Beefy Boxes and Bandwidth Generously Provided by pair Networks
Syntactic Confectionery Delight
 
PerlMonks  

Re: Re: Perl and Databases

by sdyates (Scribe)
on Mar 28, 2002 at 18:22 UTC ( [id://155061]=note: print w/replies, xml ) Need Help??


in reply to Re: Perl and Databases
in thread Perl and Databases

I think what you need to do is ask: What is the right database for me to use?

Perl has drivers that allow it to connect with MySQL, MSQL, ODBC and many others. You are using DBI and DBD to connect, after that, the type of DB you are using is irrelavent from perl's standpoint.

From here, concentrate on the database for your needs.

Do you need a transactional DB?
Do you need a relational DB?
Do you need speed over functions?
Is price an issue?
What do most of your clients use?
What is the size of the company or job?
Will you DB be heavily used to monetary transactions?
What OS does the DB support?

I have been using MySQL with perl for almost a year. I have also used perl to access ODBC databases and perl does the job well. I think you may be asking the wrong question.

I use MySQL for the following reasons:

-It is free for me and cheap for my clients.
-It is easy to install and easy to manage.
-It works on many platforms, but works very well on linux.
-It is very fast.

Oracle is great for large companies and has functions for pretty well anything you could want. However, you will pay for this with dollars and speed. It is transactional and fits in very well for e-commerce situations where losing a transaction or corrupting a transaction can prove costly.

MySQL works well for non-transaction based applications and in small to mid sized companies. It is fast and designed to be so. It has few functions compared to ORacle. MySQl is cheap... I could go on, but you need to determine what you need and then create a proposal table to see which DB scores the best

Simon

Replies are listed 'Best First'.
Re: Re: Re: Perl and Databases
by Avi (Acolyte) on Mar 28, 2002 at 23:19 UTC
    Why isn't MySQL good for transactions? I've not worked with any databases, but would like to get into it. Only reason would be for e-commerce solutions.
☆ ☆ ☆ ☆ ☆
▶ _Directions for this task_:
Write out the entire forum post on Perl and databases, word for word. The listing that comes next plays no part here.

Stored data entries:
☆ ☆ ☆ ☆ ☆
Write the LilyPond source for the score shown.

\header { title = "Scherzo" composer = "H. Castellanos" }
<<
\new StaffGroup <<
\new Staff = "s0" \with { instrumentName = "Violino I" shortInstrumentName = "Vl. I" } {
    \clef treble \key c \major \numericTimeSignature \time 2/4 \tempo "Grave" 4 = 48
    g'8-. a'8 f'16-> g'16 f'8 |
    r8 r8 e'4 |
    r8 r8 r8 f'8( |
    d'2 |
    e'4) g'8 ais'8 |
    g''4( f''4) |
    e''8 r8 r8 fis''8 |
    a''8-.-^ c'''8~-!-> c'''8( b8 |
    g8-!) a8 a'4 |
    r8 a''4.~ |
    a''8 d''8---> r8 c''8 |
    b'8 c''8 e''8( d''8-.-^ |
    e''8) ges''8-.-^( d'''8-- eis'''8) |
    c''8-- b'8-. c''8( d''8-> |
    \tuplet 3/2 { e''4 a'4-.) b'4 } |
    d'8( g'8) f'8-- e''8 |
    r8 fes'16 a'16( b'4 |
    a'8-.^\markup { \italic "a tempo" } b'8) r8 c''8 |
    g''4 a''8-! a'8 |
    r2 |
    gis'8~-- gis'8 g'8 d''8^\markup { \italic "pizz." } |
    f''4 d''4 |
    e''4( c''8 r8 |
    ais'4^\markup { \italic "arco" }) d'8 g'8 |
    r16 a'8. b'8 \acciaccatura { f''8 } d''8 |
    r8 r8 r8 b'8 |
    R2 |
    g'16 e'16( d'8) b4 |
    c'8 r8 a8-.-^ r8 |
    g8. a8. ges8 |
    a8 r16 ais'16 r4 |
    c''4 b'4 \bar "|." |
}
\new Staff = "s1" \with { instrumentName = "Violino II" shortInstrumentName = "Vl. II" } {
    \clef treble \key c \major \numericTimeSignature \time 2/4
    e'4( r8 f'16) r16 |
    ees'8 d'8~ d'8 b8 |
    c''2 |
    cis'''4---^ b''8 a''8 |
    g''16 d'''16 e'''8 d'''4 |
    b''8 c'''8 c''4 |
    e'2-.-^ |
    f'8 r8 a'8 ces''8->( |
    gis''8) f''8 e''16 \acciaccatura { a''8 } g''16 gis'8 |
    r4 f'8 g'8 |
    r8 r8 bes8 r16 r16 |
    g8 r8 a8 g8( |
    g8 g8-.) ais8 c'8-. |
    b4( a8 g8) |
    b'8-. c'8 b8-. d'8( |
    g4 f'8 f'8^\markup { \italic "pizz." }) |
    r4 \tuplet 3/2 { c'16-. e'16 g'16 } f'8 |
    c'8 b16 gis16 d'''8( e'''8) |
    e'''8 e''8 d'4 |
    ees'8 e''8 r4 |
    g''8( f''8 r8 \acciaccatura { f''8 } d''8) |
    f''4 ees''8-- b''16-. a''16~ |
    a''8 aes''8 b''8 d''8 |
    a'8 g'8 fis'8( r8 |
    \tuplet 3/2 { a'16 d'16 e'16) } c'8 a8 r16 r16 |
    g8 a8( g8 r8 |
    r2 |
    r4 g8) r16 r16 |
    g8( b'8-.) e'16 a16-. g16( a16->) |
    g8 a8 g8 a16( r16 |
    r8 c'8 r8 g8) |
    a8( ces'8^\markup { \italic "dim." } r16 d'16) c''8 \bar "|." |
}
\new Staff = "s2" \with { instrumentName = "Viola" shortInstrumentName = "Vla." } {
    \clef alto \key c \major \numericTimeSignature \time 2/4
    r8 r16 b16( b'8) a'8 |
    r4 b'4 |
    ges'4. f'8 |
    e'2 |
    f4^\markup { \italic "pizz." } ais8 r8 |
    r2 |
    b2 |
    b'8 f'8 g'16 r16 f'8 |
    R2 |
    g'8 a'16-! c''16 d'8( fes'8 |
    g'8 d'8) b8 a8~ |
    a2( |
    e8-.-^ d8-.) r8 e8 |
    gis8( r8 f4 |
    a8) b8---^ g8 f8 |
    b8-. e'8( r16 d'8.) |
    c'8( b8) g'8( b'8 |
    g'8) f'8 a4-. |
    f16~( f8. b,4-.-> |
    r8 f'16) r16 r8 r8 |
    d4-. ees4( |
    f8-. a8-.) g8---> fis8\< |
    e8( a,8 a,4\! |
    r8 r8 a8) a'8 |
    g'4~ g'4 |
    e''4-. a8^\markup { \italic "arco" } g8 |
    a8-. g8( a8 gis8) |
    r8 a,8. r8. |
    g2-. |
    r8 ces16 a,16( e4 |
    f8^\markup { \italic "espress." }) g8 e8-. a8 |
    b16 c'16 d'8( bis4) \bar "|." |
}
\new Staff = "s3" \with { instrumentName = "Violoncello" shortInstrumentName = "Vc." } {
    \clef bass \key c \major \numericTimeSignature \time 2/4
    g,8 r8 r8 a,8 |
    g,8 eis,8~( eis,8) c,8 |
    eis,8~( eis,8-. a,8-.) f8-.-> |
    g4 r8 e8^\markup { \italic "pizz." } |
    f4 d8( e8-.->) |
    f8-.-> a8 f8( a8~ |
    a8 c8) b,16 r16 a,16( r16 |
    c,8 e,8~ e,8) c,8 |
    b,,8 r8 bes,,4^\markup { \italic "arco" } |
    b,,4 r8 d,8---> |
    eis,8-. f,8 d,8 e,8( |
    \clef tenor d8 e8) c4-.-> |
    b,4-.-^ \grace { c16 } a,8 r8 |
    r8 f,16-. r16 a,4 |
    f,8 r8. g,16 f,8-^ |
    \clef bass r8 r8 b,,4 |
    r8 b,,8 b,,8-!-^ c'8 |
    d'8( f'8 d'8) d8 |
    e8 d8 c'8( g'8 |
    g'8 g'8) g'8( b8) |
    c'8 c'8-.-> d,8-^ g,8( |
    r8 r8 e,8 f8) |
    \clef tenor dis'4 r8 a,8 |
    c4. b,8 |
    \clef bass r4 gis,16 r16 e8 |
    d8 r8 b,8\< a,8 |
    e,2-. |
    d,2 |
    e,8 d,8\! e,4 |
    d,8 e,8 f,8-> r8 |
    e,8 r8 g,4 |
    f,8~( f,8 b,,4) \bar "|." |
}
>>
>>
☆ ☆ ☆ ☆ ☆
▶ _Solution for this task_:
Beefy Boxes and Bandwidth Generously Provided by pair Networks
Syntactic Confectionery Delight
 
PerlMonks  

Re: Re: Perl and Databases

by sdyates (Scribe)
on Mar 28, 2002 at 18:22 UTC ( [id://155061]=note: print w/replies, xml ) Need Help??


in reply to Re: Perl and Databases
in thread Perl and Databases

I think what you need to do is ask: What is the right database for me to use?

Perl has drivers that allow it to connect with MySQL, MSQL, ODBC and many others. You are using DBI and DBD to connect, after that, the type of DB you are using is irrelavent from perl's standpoint.

From here, concentrate on the database for your needs.

Do you need a transactional DB?
Do you need a relational DB?
Do you need speed over functions?
Is price an issue?
What do most of your clients use?
What is the size of the company or job?
Will you DB be heavily used to monetary transactions?
What OS does the DB support?

I have been using MySQL with perl for almost a year. I have also used perl to access ODBC databases and perl does the job well. I think you may be asking the wrong question.

I use MySQL for the following reasons:

-It is free for me and cheap for my clients.
-It is easy to install and easy to manage.
-It works on many platforms, but works very well on linux.
-It is very fast.

Oracle is great for large companies and has functions for pretty well anything you could want. However, you will pay for this with dollars and speed. It is transactional and fits in very well for e-commerce situations where losing a transaction or corrupting a transaction can prove costly.

MySQL works well for non-transaction based applications and in small to mid sized companies. It is fast and designed to be so. It has few functions compared to ORacle. MySQl is cheap... I could go on, but you need to determine what you need and then create a proposal table to see which DB scores the best

Simon

Replies are listed 'Best First'.
Re: Re: Re: Perl and Databases
by Avi (Acolyte) on Mar 28, 2002 at 23:19 UTC
    Why isn't MySQL good for transactions? I've not worked with any databases, but would like to get into it. Only reason would be for e-commerce solutions.